WORK INSTRUCTION – I would like the number of lines in the data that contain the word "Robot". Please give that number alone.

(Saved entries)
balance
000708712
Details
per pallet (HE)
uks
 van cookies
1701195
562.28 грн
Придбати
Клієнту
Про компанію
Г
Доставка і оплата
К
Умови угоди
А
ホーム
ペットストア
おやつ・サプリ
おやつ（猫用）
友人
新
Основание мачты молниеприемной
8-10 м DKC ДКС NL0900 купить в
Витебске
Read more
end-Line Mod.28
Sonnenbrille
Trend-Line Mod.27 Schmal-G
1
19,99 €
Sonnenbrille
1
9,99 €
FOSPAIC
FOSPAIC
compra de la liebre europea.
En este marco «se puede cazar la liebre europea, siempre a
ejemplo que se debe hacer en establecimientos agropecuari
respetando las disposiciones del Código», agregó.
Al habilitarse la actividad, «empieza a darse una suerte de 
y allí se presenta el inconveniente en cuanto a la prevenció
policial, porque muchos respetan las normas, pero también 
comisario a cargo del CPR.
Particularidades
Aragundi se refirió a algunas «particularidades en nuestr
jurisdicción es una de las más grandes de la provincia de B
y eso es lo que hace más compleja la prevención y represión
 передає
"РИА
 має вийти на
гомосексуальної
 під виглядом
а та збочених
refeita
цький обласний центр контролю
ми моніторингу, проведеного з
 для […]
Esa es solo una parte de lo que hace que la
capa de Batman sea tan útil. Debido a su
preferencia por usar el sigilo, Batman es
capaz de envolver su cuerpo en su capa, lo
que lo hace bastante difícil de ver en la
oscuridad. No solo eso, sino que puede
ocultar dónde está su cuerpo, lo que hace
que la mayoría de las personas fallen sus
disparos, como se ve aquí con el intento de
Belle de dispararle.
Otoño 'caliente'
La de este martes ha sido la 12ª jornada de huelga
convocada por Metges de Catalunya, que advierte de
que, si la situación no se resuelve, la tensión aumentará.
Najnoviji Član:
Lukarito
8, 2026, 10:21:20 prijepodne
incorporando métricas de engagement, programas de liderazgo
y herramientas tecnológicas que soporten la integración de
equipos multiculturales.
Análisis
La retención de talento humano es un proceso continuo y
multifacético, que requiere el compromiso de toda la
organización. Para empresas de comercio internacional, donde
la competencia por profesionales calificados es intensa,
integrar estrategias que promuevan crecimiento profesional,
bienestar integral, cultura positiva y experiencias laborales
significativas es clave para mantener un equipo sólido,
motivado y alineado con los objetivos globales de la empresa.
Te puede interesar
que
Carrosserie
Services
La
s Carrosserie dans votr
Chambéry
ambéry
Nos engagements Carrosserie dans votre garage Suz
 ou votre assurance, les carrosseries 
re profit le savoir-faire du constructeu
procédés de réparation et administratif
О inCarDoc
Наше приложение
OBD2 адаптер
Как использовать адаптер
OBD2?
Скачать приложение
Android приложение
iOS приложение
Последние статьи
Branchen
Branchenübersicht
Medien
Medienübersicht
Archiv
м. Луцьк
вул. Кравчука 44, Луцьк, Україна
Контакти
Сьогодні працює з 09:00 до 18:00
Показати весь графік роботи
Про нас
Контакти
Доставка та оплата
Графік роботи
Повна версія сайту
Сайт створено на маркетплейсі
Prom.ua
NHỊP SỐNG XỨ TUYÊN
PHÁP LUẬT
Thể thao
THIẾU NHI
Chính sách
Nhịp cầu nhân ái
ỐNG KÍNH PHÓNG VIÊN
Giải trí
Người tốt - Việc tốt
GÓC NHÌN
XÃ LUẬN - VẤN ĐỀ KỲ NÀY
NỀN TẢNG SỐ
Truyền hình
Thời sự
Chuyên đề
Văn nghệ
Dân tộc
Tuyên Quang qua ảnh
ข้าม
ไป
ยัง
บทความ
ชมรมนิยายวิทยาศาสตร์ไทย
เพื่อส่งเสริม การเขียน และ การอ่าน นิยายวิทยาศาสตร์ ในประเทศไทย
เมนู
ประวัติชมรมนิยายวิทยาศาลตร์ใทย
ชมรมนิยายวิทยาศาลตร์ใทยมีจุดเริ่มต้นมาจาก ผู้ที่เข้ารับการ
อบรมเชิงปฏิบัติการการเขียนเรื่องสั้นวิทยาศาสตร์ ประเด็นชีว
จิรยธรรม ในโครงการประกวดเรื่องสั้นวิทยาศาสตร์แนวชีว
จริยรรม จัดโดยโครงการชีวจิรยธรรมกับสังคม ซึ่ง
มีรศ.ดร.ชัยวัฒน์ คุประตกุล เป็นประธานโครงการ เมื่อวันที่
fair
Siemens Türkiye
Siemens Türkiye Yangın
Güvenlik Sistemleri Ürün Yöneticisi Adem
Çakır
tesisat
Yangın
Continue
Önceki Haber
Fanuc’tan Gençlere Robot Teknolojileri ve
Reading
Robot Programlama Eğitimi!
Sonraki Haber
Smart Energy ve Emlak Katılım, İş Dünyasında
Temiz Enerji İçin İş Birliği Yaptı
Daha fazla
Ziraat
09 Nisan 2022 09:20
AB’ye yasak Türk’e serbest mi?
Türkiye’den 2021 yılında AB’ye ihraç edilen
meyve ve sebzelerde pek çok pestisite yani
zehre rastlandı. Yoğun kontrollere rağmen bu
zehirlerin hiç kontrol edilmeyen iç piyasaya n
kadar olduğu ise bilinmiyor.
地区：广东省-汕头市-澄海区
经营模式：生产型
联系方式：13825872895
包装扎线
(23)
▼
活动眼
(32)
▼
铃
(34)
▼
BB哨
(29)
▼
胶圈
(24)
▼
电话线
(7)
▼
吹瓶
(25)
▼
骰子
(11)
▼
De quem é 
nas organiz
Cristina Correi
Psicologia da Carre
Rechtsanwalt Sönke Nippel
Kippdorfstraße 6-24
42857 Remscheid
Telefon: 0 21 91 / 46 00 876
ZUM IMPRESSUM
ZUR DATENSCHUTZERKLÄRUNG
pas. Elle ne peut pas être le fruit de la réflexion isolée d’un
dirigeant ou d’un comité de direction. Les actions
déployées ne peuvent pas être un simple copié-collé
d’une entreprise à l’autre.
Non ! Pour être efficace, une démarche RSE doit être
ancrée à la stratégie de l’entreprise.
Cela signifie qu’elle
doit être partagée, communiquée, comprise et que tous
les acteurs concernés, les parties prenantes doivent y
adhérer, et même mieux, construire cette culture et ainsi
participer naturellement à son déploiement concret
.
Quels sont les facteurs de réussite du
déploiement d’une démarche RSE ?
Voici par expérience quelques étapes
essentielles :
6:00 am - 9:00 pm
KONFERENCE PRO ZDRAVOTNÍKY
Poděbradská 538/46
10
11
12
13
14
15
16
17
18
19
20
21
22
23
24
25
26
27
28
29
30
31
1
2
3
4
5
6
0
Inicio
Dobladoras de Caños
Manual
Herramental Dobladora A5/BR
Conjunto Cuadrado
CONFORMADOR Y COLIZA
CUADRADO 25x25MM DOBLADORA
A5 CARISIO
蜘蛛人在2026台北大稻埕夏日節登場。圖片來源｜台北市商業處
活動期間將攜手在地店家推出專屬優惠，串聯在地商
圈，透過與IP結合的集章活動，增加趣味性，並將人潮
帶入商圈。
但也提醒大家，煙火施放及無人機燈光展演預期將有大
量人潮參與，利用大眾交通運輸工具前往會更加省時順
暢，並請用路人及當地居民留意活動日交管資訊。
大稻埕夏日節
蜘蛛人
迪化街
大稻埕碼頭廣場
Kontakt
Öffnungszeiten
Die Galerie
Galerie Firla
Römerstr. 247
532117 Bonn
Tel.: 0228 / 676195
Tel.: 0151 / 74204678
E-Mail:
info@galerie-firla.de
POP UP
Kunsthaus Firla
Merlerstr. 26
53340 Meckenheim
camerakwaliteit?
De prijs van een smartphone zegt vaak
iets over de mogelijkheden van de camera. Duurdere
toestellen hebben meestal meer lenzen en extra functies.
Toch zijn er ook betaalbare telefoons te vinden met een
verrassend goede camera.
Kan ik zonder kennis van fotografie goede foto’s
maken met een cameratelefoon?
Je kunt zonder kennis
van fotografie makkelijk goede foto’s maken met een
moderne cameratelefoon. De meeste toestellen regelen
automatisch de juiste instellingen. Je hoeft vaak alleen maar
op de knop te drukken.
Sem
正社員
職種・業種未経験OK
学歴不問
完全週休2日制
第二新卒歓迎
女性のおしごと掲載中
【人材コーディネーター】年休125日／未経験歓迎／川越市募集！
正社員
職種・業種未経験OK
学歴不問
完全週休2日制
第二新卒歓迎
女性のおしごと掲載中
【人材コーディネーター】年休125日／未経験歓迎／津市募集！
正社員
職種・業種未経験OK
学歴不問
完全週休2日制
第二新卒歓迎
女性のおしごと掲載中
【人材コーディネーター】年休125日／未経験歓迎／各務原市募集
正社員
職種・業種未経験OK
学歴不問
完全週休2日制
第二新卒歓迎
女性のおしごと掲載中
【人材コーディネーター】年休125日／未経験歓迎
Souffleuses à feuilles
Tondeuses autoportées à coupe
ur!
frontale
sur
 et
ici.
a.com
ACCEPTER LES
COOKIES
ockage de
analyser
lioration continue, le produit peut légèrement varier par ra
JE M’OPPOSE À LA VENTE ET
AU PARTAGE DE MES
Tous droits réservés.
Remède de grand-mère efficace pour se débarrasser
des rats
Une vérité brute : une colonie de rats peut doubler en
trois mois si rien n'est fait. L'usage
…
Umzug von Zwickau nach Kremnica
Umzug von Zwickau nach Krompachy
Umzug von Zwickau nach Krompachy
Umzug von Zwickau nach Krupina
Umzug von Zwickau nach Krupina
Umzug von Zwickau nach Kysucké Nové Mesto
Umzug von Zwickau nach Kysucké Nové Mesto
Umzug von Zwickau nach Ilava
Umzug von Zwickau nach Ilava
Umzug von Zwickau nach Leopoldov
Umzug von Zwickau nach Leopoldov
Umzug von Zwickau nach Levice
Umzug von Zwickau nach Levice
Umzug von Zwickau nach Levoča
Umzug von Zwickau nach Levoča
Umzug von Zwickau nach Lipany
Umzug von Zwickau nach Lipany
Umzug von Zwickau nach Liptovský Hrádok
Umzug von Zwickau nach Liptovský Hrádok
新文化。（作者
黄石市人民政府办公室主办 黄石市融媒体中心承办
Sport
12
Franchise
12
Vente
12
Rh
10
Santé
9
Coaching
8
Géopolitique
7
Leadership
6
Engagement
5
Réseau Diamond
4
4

RESPONSE FOR THIS EXERCISE – 2